Thursday, February 20, 2014

Saudi Relation of 9/11 Attacker Pleads Guilty to Tanker Bomb Plots

 

 

Saudi Relation of 9/11 Attacker Pleads Guilty to Tanker Bomb Plots

 

http://www.nytimes.com/reuters/2014/02/20/world/middleeast/20reuters-usa-guantanamo.html?ref=world

 

By REUTERSFEB. 20, 2014, 11:24 A.M. E.S.T.

 

FORT MEADE, Maryland - The brother-in-law of a September 11, 2001, aircraft hijacker pleaded guilty in a U.S. military court on Thursday to plotting with al Qaeda to blow up oil tankers in the Middle East.

 

Ahmed al Darbi, a 39-year-old Saudi, pleaded guilty at a hearing at the U.S.
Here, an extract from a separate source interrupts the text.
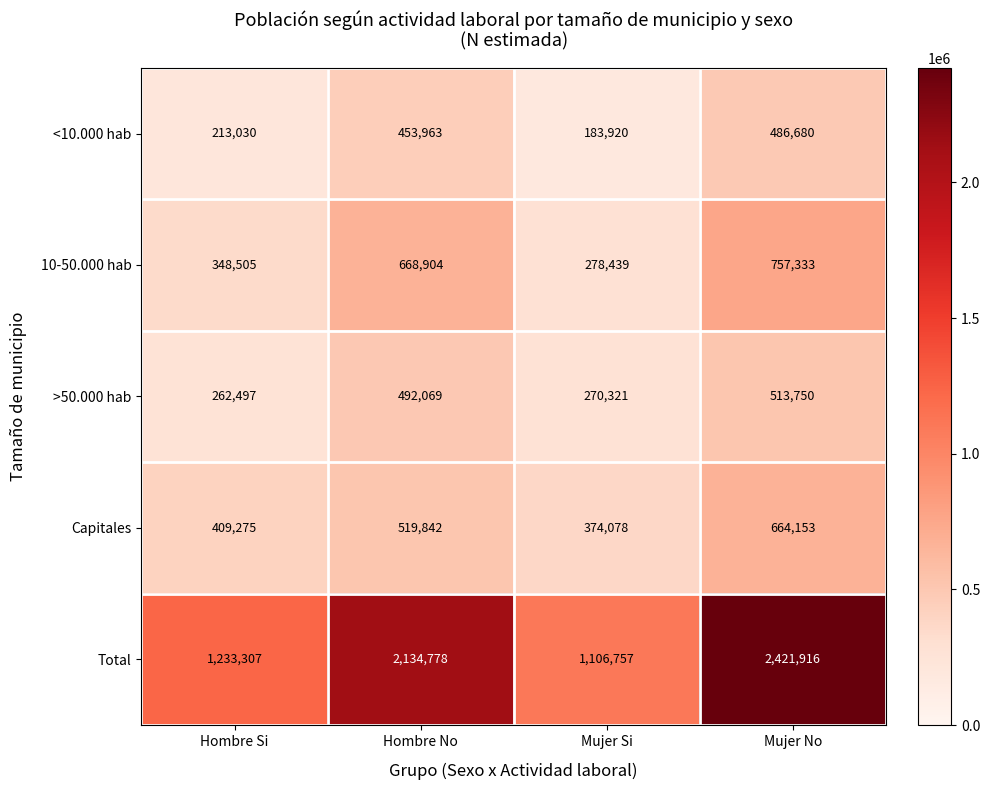

What is the difference between the maximum and minimum values in the 10-50.000 hab series?

478894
military prison at Guantanamo Bay, Cuba.

 

The plea was made to judge Air Force Colonel Mark Allred through al Darbi's attorney, Ramzi Kassem.

 

Captured in 2002, al Darbi had faced six charges, including attempted terrorism, terrorism and attacking civilians.

 

He was accused of working as a weapons instructor at an al Qaeda camp in Afghanistan in the late 1990s and of meeting al Qaeda leader Osama bin Laden there.

 

Al Darbi was suspected of using al Qaeda money to buy a boat and GPS navigational devices, and of helping al Qaeda operatives to obtain travel documents.

 

He was charged with abetting a plot to bomb civilian tankers in the Strait of Hormuz and off Yemen from 2000 to 2002. He was accused of assisting in the 2002 plot to bomb a French oil tanker off Yemen, which killed a crewman and dumped tens of thousands of gallons of oil into the Gulf of Aden.

 

Al Darbi was accused of working with Guantanamo detainee Abd al-Rahim al Nashiri to carry out the attacks.

 

Nashiri, a Saudi, is charged with masterminding the 2000 suicide bombing on the USS Cole at Aden, Yemen, that killed 17 U.S. sailors.

 

Al Darbi is married to a sister of Khalid al Mihdar, who helped hijack American Airlines Flight 77, which crashed into the U.S. Defense Department in 2001.

 

The hearing at Guantanamo Bay was transmitted via closed-circuit television to Fort Meade, an Army base outside Washington.

 

Nearly 3,000 people were killed in four coordinated attacks by members of al Qaeda in the worst attack on the United States in history on September 11, 2001.